The use of reconnaissance drones proved to be a decisive factor in the operation, enabling the Ukrainian forces to locate the concealed Russian equipment within a forested area. Despite the Russian military's attempts to camouflage their assets, the accurate intelligence gathered and the strategic execution by the Ukrainian forces culminated in the Krasukha-4's destruction.

According to open-source intelligence (OSINT) sources, this incident marks the second time Ukrainian troops have eliminated such an advanced system since the escalation of the conflict with the large-scale invasion by Russian forces in February 2022. The dismantling of the Krasukha-4 significantly undermines the electronic warfare support previously afforded to Russian troops.

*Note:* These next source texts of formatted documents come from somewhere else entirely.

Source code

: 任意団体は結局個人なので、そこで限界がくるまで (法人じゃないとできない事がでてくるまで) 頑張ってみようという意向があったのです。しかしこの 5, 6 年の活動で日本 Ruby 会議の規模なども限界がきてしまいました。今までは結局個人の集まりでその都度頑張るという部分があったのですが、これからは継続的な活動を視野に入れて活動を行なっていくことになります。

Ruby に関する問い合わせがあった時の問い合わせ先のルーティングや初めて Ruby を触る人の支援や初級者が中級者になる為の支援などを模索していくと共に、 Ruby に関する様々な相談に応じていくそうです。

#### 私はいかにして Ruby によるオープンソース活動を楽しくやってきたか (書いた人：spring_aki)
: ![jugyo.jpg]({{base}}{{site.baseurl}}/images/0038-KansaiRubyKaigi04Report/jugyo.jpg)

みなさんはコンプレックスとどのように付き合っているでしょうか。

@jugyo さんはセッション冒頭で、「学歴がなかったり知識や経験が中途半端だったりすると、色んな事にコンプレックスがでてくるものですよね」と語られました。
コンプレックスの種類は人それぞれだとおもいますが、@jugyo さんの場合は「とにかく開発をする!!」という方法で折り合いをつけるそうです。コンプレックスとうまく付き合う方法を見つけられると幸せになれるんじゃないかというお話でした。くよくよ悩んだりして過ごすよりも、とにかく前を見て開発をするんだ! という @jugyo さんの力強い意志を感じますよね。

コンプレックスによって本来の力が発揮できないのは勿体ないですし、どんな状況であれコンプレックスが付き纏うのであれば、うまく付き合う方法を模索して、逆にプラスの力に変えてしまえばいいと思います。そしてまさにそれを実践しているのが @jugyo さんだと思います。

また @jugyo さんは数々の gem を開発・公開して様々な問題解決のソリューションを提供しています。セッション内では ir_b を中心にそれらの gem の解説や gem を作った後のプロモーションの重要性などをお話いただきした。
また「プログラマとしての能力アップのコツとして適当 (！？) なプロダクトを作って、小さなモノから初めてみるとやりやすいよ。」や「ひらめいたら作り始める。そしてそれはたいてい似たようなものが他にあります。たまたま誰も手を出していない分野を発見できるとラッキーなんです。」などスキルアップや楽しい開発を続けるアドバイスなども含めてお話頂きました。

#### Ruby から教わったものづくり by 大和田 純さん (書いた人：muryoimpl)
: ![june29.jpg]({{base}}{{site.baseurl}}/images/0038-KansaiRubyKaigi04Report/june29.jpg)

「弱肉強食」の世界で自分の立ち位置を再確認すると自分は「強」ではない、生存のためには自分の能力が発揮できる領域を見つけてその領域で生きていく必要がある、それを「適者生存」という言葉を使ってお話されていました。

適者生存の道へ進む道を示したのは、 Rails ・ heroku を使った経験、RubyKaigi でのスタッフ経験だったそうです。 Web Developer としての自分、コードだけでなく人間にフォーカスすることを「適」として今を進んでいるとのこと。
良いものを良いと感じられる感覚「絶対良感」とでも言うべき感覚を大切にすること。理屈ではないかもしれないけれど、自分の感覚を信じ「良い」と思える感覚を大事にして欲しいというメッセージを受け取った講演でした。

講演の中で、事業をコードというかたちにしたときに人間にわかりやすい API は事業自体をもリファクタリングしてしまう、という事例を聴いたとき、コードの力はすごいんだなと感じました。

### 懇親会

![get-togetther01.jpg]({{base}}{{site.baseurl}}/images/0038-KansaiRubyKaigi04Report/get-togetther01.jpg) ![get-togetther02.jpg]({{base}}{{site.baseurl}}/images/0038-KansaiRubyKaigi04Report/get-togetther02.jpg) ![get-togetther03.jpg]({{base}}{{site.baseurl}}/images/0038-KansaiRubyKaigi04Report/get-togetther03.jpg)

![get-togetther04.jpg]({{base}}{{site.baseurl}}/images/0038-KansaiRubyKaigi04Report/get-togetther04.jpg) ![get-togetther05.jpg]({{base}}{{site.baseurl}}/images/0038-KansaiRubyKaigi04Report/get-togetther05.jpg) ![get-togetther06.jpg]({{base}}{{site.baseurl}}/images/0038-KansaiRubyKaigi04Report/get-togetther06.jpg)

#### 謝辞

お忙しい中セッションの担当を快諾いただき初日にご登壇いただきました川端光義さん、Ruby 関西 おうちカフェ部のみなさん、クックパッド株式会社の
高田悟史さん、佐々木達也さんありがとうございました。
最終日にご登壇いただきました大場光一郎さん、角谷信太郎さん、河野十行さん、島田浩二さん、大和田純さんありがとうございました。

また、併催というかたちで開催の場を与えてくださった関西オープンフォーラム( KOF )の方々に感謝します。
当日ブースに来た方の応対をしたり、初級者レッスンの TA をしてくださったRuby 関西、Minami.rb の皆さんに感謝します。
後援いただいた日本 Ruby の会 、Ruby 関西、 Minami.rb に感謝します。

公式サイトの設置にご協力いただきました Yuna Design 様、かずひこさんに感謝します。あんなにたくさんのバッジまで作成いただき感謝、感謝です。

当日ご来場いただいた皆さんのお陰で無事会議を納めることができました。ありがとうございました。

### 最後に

The Oryx website, renowned for its detailed tracking of military equipment losses and captures in conflict zones, has verified that a Krasukha-4 system was indeed recovered in good condition after being abandoned near Kyiv. Captured intact in March 2022, the system was reportedly first moved to the US Air Force base in Ramstein, Germany, and was later transferred to the United States for further analysis.

The extent to which the NATO analysis of the captured system contributed to the destruction of this particular unit remains unknown, but such intelligence could potentially offer significant insights into countering the system's capabilities.

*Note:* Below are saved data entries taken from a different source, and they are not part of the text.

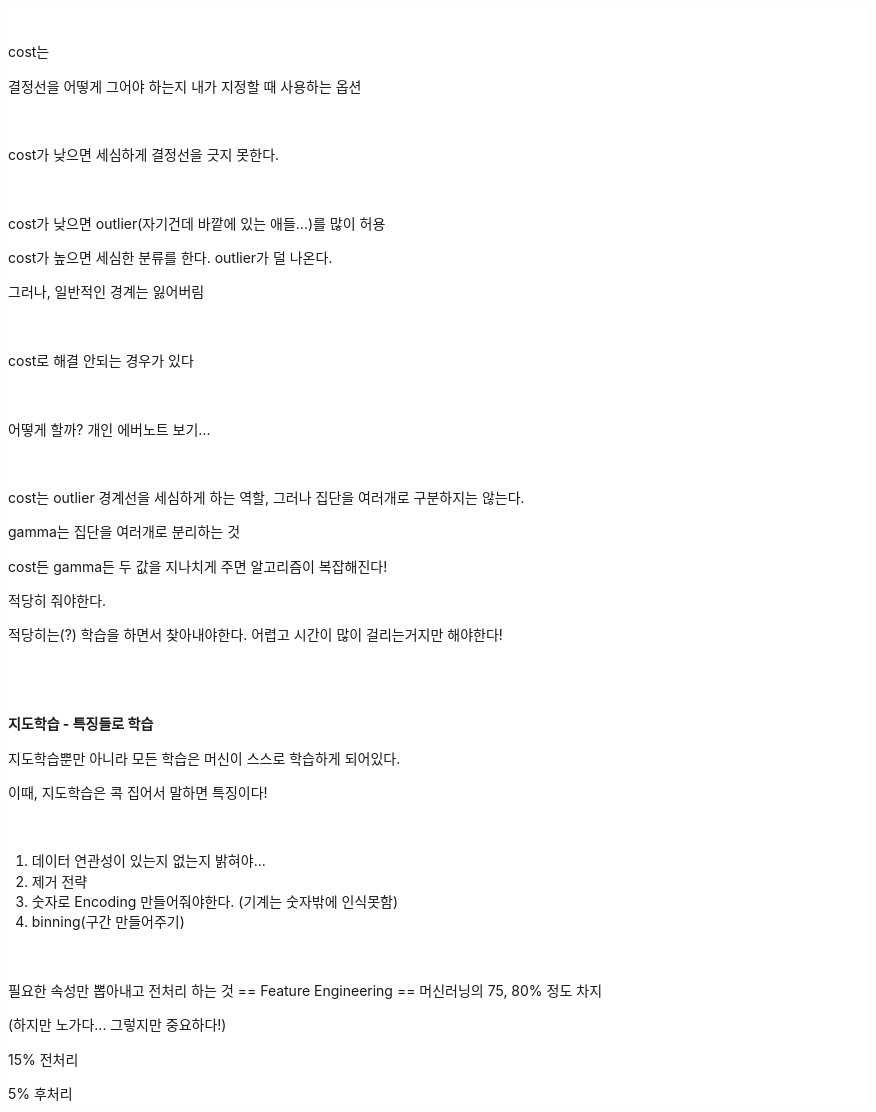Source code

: <br/>

cost는

결정선을 어떻게 그어야 하는지 내가 지정할 때 사용하는 옵션

<br/>

cost가 낮으면 세심하게 결정선을 긋지 못한다.

<br/>

cost가 낮으면 outlier(자기건데 바깥에 있는 애들...)를 많이 허용

cost가 높으면 세심한 분류를 한다. outlier가 덜 나온다. 

그러나, 일반적인 경계는 잃어버림

<br/>

cost로 해결 안되는 경우가 있다

<br/>

어떻게 할까? 개인 에버노트 보기...

<br/>

cost는 outlier 경계선을 세심하게 하는 역할, 그러나 집단을 여러개로 구분하지는 않는다.

gamma는 집단을 여러개로 분리하는 것

cost든 gamma든 두 값을 지나치게 주면 알고리즘이 복잡해진다!

적당히 줘야한다. 

적당히는(?) 학습을 하면서 찾아내야한다. 어렵고 시간이 많이 걸리는거지만 해야한다!

<br/>

<br/>

**지도학습 - 특징들로 학습**

지도학습뿐만 아니라 모든 학습은 머신이 스스로 학습하게 되어있다.

이때, 지도학습은 콕 집어서 말하면 특징이다!

<br/>

1. 데이터 연관성이 있는지 없는지 밝혀야...
2. 제거 전략
3. 숫자로 Encoding 만들어줘야한다. (기계는 숫자밖에 인식못함)
4. binning(구간 만들어주기)

<br/>

필요한 속성만 뽑아내고 전처리 하는 것 == Feature Engineering == 머신러닝의 75, 80% 정도 차지

(하지만 노가다... 그렇지만 중요하다!)

15% 전처리

5% 후처리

The Krasukha-4, a sophisticated mobile EW system, is a key component of Russian defense capabilities. Manufactured by the Bryansk Electromechanical Plant and developed under the auspices of the KRET corporation, it is engineered to disrupt radar, GPS, and communication signals across distances ranging from 150 to 300 kilometers. Its primary targets are low Earth orbit (LEO) observation satellites, terrestrial radars, and airborne radar systems, including AWACS.

Functioning through the generation of electronic interference, the Krasukha-4 system hampers the functionality of enemy radars, communications, and data transmission, effectively incapacitating opposing forces. Beyond defensive operations, it is also designed to damage the electronic warfare systems and communication networks of adversaries.

The Russian Defense Ministry incorporated the Krasukha-4 into its military assets in November 2013, with the objective of enhancing its radar jamming prowess. It has been characterized as an effective counter to "flying radars" such as the USAF E-8 Joint STARS, reconnaissance satellites like the US Lacrosse, and various surveillance and combat drones.

The loss of the Krasukha-4 system signifies a considerable impediment to Russian electronic warfare operations in Ukraine. The Ukrainian forces' capability to detect and dismantle such a pivotal asset reflects their increasing expertise in electronic warfare and reconnaissance tactics.

As hostilities persist, the role and countermeasures of electronic warfare systems like the Krasukha-4 continue to be of paramount importance. The recent developments may lead to a strategic reassessment of electronic warfare methods and the safeguarding of critical military equipment in the theater of war.